For one Canadian farmer, a thumbs-up (👍) in a text message led to a thumbs-down in court when a judge ruled that his usage of the emoji constituted an agreement to the terms of a contract.
In 2021, Kent Mickleborough, a Saskatchewan grain buyer, agreed to buy 87 metric tons of flax from farmer Chris Achter. Mickleborough texted Achter a picture of the contract formalizing the agreement, which included Mickleborough’s signature, with the message “Please confirm flax contract.”
Achter responded simply with a thumbs-up emoji in a move that is no doubt familiar to many of us. Mickleborough interpreted this to mean that Achter was agreeing to the terms of the contract. However, when it came time for the sale of the flax, Achter did not send the grain and refused to honor the agreement. Instead, he argued that his emoji was meant to confirm that he had received the contract, not that he was agreeing to its terms.
In response, Mickleborough filed a lawsuit. In a decision on June 8 (which may be the only legal judgment in existence to feature the 👍emoji), Judge T.J. Keene of the Court of King’s Bench ruled in Mickleborough’s favor and ordered Achter to pay him $82000 Canadian (about $61,000 in US dollars).
Keene’s decision considered the context of previous interactions between the two parties—they had texted about business before, and Achter had agreed to previous contracts with casual responses such as “yup” and “ok.” Judge Keene also considered the changing tenor of communications in general. He acknowledged that the thumbs-up emoji is a “non-traditional means to ‘sign’ a document,” but it served the same purposes as a signature. In our modern age of e-signing contracts and agreements, he noted, we’ve also come to accept checking a box as serving the same purpose as a formal signature. The judge stated that his ruling reflects a “new reality” in Canadian society, which we are also experiencing in the US.
Jean-Pierre Jordaan, attorney for Chris Achter, warned that allowing a thumbs-up emoji to function as agreeing to a contract could “open up the floodgates” to asking courts to assign meaning to other emojis. In particular, he asked if a handshake emoji or fist emoji (presumably signifying a fist bump) could also serve the function of signing a contract. In a New York Times article about the decision, Professor Laura E. Little of Temple University Beasley School of Law said the decision was “a remarkable sign of the new world of communication.”
Is 👍 the Future of Contracts?
Of course, this lawsuit was decided in the Canadian court system, so its direct effects in the United States will be slim to none. But it could only be a matter of time until we see a case with similar facts in a US court. With how ubiquitous emojis have become as a part of our communication, it’s worth noting the reasoning behind this decision—and what it could mean for evolving understandings of contracts globally.
For many of us, it’s not uncommon to communicate about business matters over text, using at least some of the conventions of that mode of communication—such as emojis or abbreviations. These informal-looking messages can have very formal consequences, and it’s important to remember that your audience may not read your message exactly as you intended it. For example, if you’ve ever tried to make a biting, sarcastic comment in a text message, you know it’s nearly impossible to accurately convey tone via text.

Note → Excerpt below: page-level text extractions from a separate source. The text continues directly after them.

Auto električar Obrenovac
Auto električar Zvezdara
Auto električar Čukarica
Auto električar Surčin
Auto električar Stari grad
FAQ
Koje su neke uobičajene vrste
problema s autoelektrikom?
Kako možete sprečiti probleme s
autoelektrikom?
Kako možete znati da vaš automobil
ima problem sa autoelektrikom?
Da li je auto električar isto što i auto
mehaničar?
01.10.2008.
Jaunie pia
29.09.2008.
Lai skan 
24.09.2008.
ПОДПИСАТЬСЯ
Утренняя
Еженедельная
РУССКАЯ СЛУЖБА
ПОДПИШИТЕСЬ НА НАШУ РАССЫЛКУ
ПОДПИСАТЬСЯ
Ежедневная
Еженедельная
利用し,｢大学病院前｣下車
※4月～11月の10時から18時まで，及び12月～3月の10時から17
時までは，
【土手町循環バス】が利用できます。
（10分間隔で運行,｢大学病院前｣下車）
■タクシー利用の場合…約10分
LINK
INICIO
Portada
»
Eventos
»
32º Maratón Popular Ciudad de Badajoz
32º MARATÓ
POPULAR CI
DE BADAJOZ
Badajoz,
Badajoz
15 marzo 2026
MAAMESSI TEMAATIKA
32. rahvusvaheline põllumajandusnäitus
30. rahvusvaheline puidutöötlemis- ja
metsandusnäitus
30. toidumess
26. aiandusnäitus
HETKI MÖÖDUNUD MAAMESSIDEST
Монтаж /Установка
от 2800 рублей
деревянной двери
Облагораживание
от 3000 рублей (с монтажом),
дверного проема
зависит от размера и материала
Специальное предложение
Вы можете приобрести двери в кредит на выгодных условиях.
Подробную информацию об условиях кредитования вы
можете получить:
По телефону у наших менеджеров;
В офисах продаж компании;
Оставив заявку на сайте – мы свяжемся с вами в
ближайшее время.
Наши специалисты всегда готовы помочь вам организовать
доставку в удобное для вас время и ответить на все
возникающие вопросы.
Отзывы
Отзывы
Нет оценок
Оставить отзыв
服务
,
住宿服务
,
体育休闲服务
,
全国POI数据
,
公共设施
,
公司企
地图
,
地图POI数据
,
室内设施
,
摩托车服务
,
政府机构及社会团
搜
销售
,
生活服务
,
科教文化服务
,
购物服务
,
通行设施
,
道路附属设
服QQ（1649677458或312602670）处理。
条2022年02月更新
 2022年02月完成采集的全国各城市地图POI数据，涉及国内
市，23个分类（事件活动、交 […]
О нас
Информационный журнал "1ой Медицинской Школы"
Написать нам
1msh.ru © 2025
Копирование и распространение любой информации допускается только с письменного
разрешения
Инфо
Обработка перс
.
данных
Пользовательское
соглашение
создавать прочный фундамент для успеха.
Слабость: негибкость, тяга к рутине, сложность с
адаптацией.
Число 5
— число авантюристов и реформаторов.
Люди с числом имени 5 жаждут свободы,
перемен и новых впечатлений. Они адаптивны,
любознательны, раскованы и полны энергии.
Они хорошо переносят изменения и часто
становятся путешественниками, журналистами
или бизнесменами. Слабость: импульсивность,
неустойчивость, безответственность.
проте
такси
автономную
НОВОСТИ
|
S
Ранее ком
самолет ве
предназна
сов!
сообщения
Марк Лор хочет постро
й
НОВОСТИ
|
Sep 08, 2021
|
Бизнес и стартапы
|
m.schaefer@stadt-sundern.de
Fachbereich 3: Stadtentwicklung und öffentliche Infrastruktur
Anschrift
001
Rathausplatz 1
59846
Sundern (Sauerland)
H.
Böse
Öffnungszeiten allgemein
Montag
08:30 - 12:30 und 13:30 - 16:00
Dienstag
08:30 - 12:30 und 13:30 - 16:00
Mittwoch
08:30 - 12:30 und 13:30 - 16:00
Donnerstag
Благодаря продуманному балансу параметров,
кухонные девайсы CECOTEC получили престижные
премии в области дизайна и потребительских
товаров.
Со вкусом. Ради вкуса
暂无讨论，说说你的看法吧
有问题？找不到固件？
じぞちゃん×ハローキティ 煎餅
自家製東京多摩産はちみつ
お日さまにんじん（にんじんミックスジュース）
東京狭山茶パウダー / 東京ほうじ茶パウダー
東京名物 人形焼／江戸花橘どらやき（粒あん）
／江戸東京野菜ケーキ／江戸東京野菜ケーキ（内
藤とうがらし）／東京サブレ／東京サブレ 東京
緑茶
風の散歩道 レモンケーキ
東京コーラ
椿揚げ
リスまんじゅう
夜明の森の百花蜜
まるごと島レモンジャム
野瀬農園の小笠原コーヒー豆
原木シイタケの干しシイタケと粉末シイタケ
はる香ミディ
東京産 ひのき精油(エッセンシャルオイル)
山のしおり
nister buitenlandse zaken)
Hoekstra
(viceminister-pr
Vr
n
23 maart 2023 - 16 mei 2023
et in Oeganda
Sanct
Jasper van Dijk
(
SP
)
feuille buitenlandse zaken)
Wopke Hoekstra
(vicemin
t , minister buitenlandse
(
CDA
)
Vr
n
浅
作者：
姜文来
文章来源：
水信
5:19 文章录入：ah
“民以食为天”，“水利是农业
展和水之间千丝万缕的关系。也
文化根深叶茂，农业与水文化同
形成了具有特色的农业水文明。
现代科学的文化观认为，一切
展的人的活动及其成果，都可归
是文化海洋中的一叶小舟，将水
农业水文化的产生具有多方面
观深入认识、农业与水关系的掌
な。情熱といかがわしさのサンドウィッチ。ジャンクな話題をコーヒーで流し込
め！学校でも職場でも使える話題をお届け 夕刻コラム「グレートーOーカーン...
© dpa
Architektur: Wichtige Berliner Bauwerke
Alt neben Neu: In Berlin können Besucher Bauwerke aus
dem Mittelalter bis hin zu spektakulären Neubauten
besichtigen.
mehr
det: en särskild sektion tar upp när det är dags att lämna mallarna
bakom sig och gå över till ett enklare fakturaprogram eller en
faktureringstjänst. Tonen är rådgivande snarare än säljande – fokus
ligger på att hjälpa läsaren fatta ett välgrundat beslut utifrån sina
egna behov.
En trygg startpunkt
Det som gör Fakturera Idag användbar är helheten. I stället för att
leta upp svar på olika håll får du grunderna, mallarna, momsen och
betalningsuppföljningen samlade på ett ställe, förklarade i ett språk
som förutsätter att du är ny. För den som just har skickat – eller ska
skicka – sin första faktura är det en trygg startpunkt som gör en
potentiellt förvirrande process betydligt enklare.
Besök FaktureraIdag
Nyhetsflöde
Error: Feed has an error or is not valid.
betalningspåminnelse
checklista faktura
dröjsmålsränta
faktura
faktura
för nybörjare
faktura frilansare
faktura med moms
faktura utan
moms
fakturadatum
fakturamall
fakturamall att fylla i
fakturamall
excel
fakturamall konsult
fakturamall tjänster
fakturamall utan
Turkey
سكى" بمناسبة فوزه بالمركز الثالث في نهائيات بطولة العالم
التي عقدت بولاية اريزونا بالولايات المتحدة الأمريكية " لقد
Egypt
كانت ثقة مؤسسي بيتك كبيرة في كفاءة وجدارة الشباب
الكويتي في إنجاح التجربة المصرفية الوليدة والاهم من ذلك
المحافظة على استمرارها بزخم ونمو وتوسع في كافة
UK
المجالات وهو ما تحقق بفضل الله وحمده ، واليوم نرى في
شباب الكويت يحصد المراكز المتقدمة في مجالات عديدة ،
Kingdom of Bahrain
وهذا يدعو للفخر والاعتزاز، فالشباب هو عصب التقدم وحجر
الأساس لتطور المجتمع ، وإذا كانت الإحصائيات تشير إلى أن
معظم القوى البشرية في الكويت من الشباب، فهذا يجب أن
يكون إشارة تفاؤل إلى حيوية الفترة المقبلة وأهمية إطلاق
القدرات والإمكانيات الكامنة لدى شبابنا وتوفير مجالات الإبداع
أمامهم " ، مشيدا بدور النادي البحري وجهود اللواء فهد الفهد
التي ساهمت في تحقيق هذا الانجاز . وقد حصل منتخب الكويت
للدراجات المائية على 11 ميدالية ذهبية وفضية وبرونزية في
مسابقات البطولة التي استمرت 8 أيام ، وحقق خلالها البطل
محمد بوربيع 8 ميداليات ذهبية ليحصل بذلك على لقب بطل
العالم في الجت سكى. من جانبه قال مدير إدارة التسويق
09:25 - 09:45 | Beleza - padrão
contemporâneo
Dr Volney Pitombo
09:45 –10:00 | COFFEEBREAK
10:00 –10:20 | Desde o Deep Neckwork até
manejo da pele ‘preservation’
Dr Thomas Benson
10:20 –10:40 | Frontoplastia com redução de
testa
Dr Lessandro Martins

In the midst of this, courts are trying to keep pace with the changing ways that we communicate and attempting to assign clear meaning to symbols and images that can sometimes communicate various messages. The thumbs-up emoji has a pretty straightforward, almost universally agreed-upon meaning, but what about a skull? Or a face with heart eyes? These emojis can have multiple meanings, depending on context and who is sending them. Their meaning might even vary from one social group to another, creating a whole new potential wrinkle for courts to deal with.
It seems pretty clear that emojis are here to stay as a means of communication, especially as younger generations (who have grown up with emojis as a vital part of their vocabulary) become adults and enter the business world. All of us involved in writing and executing contracts will have to adjust to these new ways of showing agreement. But it might be worth confirming that that thumbs-up—or smiley face, or any other emoji—really means what you think it does.